## Extrait du document
***
DICTIONNAIRE DE DROIT CRIMINEL
Dictionnaire des noms propres
- Professeur Jean-Paul DOUCET -
Sur l’importance du rôle social des auteurs évoqués ci-dessous, voir notre étude :
La doctrine est-elle une source du droit ?
Lettre R
RAUTER Jacques Frédéric
Cf. Bertaud*, Boitard*, Doctrines criminelles*, Politique criminelle*, Rossi*.
Voir : M. Rauter, Déduction philosophique du principe du droit criminel
Né à Strasbourg en 1784, mort dans la même ville en 1854. Docteur en droit en 1812, il devint professeur de procédure civile et de législation criminelle en 1825 (à l'époque les deux matières étaient souvent liées : la procédure civile menait à la procédure pénale, qui était elle-même suivie du droit pénal... s'il restait du temps à l'enseignant). Doyen de la Faculté de droit de Strasbourg en 1837, ce bon pénaliste, quelque peu délaissé depuis plusieurs décennies, est surtout connu par son « Traité théorique et pratique du droit criminel français », paru en 1836, qui comporte 2 volumes. On peut encore s'y reporter encore avec profit.
Rauter (Traité
du droit criminel français). Avant-propos : Il est conforme à
la nature des choses que le législateur, dans la rédaction des
lois, procède autrement que le jurisconsulte dans leur
explication. Le premier proclame ses volontés, le second fait
connaitre le sens intime et la connexion des volontés du
législateur ; leur tâche est donc entièrement différente.
Lorsque le souverain, investi du pouvoir législatif, s'occupe à
faire une loi sur un certain objet, il envisage à la fois l'état
présent de la société, (état qui lui-même est le résultat de
tous ses divers états passés), et le résultat nouveau qu'il veut
obtenir ; occupé de ces deux idées, il rédige ses préceptes. Il
proclamera donc moins des principes, qu'il ne rédigera des
règles ; mais ces règles, il les aura déduites comme
conséquences des principes adoptés par lui, soit qu'il ait déjà
trouvé ceux-ci en vigueur chez le peuple auquel il donne des
lois, soit qu'il les ait créés lui-même pour les imposer à ce
peuple.
D'après cela il est évident que la méthode du professeur de
droit ne peut point être celle du législateur, que le premier
doit remonter aux principes, pendant que ce dernier se
contentera le plus souvent de les avouer tacitement en
proclamant leurs conséquences. Il y a de même diversité dans la
méthode d'enseigner la science du droit. En effet, il suffit à
la rigueur d'avoir fait connaitre les principes sur lesquels le
législateur a fondé les conséquences qu'il a sanctionnées comme
règles du juge, sans qu'on se mette en peine de justifier ces
principes mêmes aux yeux de la philosophie du droit. Pour le
professeur de droit positif, le droit dont il s'occupe est
justifié par cela seul qu'il existe. Cependant il est des
parties du droit positif qui touchent de si près à ce que
l'homme a de plus sacré, qu'il ne peut être indifférent de les
voir fondées en raison. Tel est sans contredit le droit
criminel. Puisque ce droit dispose de la vie et de l'honneur, il
est important non seulement de remonter à son principe, mais de
justifier, s’il est possible, son principe même, en d’autres
termes, de déduise philosophiquement le droit pénal des
principes fondamentaux de l'ordre social.
***
## Contenu des données
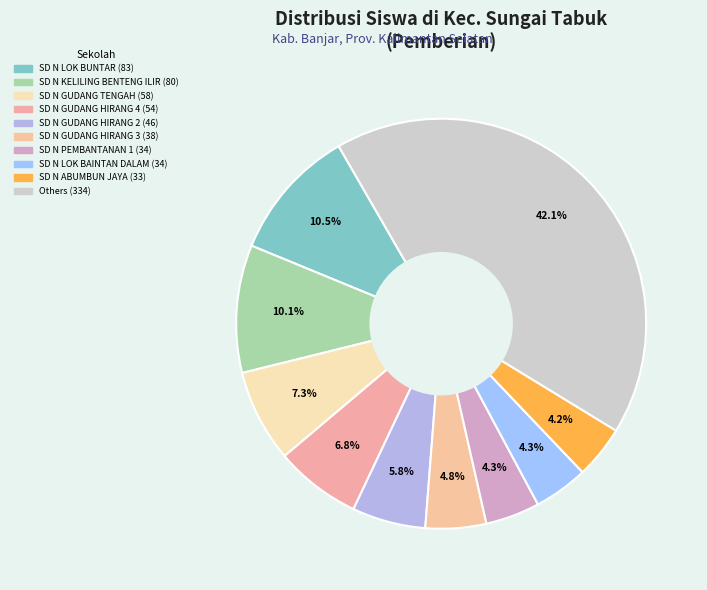

Count the number of slices in the pie.

10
***
## Consigne à suivre
Indiquez, d'après l'extrait du document, l'année où Rauter devint doyen de la Faculté de droit de Strasbourg.

## Réponse rédigée
En 1837.